June 16, 2024


Just as people start bringing out their shorts for the start of summer, one Texas town had to reach for something rarely seen in late May: a snowplough.

Parts of the state saw a dramatic 50F temperature drop on Wednesday thanks to a giant dump of hail, some “DVD-sized”. The storm made western Texas look, briefly, like a winter wonderland.

Is this Montana? Alaska? No! This is west Texas during a severe thunderstorm warning yesterday!
Hail fell in boatloads, covering the ground & plummeting temps, making it look like a winter wonderland!#TXwx pic.twitter.com/ECOB7tMGJz

— WeatherNation (@WeatherNation) May 30, 2024

Temperatures in Marathon, a town in the south-west region of the state, went from 105F (40.5C) to the mid-50s in just an hour, residents of the town reported.

“It was like an air conditioner,” Brian Curran, a meteorologist for the National Weather Service in Midland, Texas, told ABC News.

The last dramatic drop in temperature in the state was recorded in February 2022 in Austin, when the temperature dropped from 88F (31C) to 32F (0C) in 24 hours, the largest rapid drop in the state’s history.

The temperature rapidly decreased as hailstorms bombarded parts of west Texas with chunks of ice as big as 5in across.

In Marathon, road crews had to bring out snowploughs to clear out about 2ft of hail that had accumulated on the town’s main street.

One reporter for the Washington Post in Lubbock, Texas said he encountered hailstones “larger than grapefruits”.

On social media, Texans reported hail crashing through the roof of a local Walmart in north Texas.

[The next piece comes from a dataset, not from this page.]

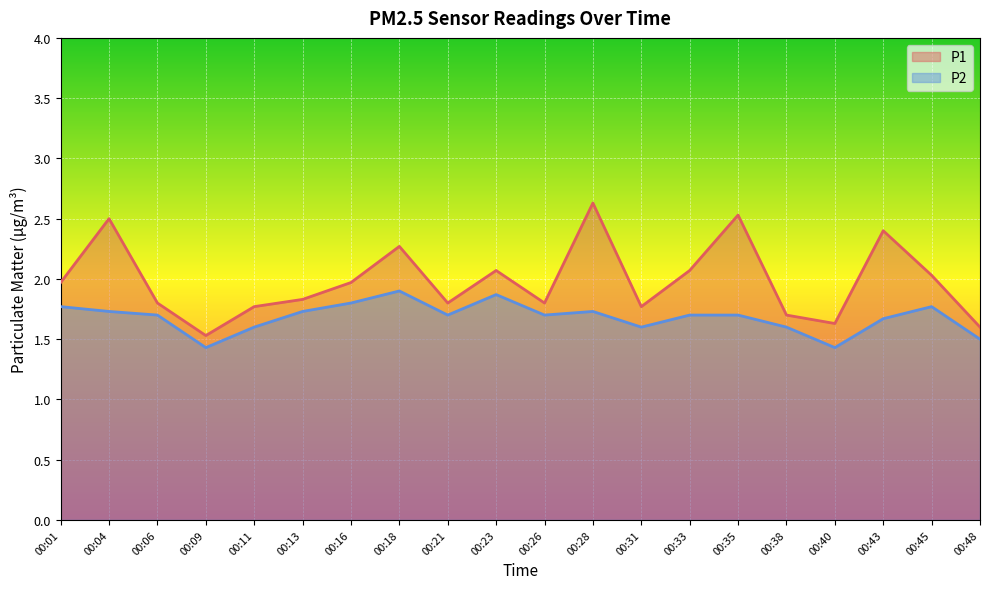

Reading left to right, list all the values displayed in this chart.

P1: 00:01=2.0	00:04=2.5	00:06=1.8	00:09=1.5	00:11=1.8	00:13=1.8	00:16=2.0	00:18=2.3	00:21=1.8	00:23=2.1	00:26=1.8	00:28=2.6	00:31=1.8	00:33=2.1	00:35=2.5	00:38=1.7	00:40=1.6	00:43=2.4	00:45=2.0	00:48=1.6
P2: 00:01=1.8	00:04=1.7	00:06=1.7	00:09=1.4	00:11=1.6	00:13=1.7	00:16=1.8	00:18=1.9	00:21=1.7	00:23=1.9	00:26=1.7	00:28=1.7	00:31=1.6	00:33=1.7	00:35=1.7	00:38=1.6	00:40=1.4	00:43=1.7	00:45=1.8	00:48=1.5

Another posted a clip of baseball-sized hailstones crashing down on to a road, cracking the windshields on some cars. Similar baseball-sized hailstones were also reported last week in Texas as storms started to bulldoze through the state.

The dramatic hailstorms arrived in the state as the midsection of the country experiences extreme storms that have left at least 21 dead across several states in the region.

The storms arrived over the Memorial Day weekend and continued later into the week. Hundreds of thousands of people lost power in Texas, among other states. At one point, 800,000 customers in the state were without power due to the storms.